Secondo i dati dello studio MuSC 19, i pazienti con SM hanno avuto rischi minori di contrarre il COVID-19
Per i malati di sclerosi multipla il rischio di contrarre il nuovo Coronavirus è minore rispetto alla popolazione generale. A dirlo sono i risultati dello studio MuSC 19, promosso dalla Società Italiana di Neurologia (Sin) e dall’Associazione Italiana Sclerosi Multipla (Aism), insieme alla Fondazione Fism.
Lo studio, pubblicato su The Lancet Neurology, indaga da diverso tempo sulla relazione tra COVID-19 e sclerosi multipla.
Le stime della ricerca sono stati diffuse lo scorso 30 maggio, in occasione della Giornata Mondiale sulla Sclerosi Multipla.
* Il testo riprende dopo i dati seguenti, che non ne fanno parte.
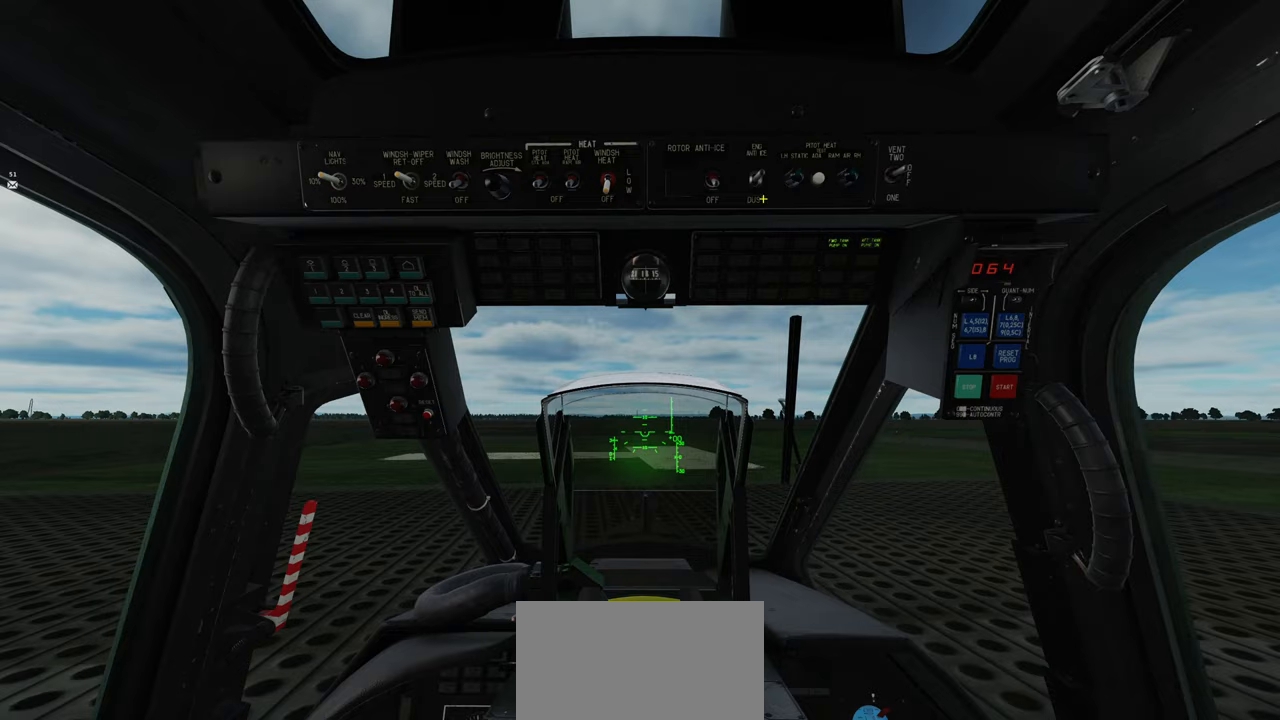
{"buttons": [], "left_stick": "center", "right_stick": "center", "events": [[250, "R1", "down"], [400, "R1", "up"]]}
Come spiega l’Ansa, dalle statistiche è emerso che il oltre 10% dei pazienti con SM ha dovuto fare ricorso a cure ospedaliere, mentre il 4% è stato portato in reparti ad alta intensità di cura.
Per quanto riguarda i decessi, ne sono stati registrati in meno del 2% dei casi, principalmente in persone tra i 52 e i 76 anni: di questi, più della metà non assumevano farmaci contro la sclerosi multipla, nella maggior parte erano affetti da forme progressive di SM e tutti, tranne 1, avevano sensibile disabilità con Edss (Scala di Invalidità Espansa) superiore a 5.5.
Inoltre, la gran parte delle persone decedute aveva altre comorbidità, come ipertensione, diabete, coronaropatie, malattie cerebrovascolari, dislipidemia e altre patologie.
Grazie a questo studio, gli esperti hanno potuto confermare che i pazienti con SM, anche in corso di terapia immunoattiva, non hanno avuto maggior rischio di infezione da nuovo Coronavirus.
Secondo Francesco Patti, Responsabile del Gruppo di Studio Sclerosi Multipla al Sin, “è verosimile ritenere che l’azione di supporto rivolta ai pazienti per far rispettare loro le misure generali di protezione dall’infezione, quali il distanziamento sociale, l’attenzione verso l’igiene, la ridotta esposizione al rischio di essere contagiati (uso mascherine in ospedale, o in ambienti con altre persone, telemedicina, invio a domicilio dei piani terapeutici e persino di certe categorie di farmaci, esenzione dal lavoro) unitamente all’azione immunoregolatoria ed antiinfiammatoria dei farmaci immunoattivi, abbia potuto contenere il possibile maggior rischio d’infezione in persone fragili come quelle con sclerosi multipla”.
L’opera dello studio MuSC 19 sta dando i suoi frutti, anche grazie al fatto che, come sottolineato dal presidente Sin Gioacchino Tedeschi, “l’Italia è stato il primo Paese a segnalare i casi di infezione da SARS-CoV-2 in persone con sclerosi multipla, pubblicando, qualche settimana fa su Lancet Neurology, la prima analisi descrittiva MuSC 19 relativa a 232 pazienti. In queste settimane lo studio non è mai stato interrotto. L’analisi in fase di elaborazione fornirà indicazioni più accurate sull’effetto e gestione delle terapie”.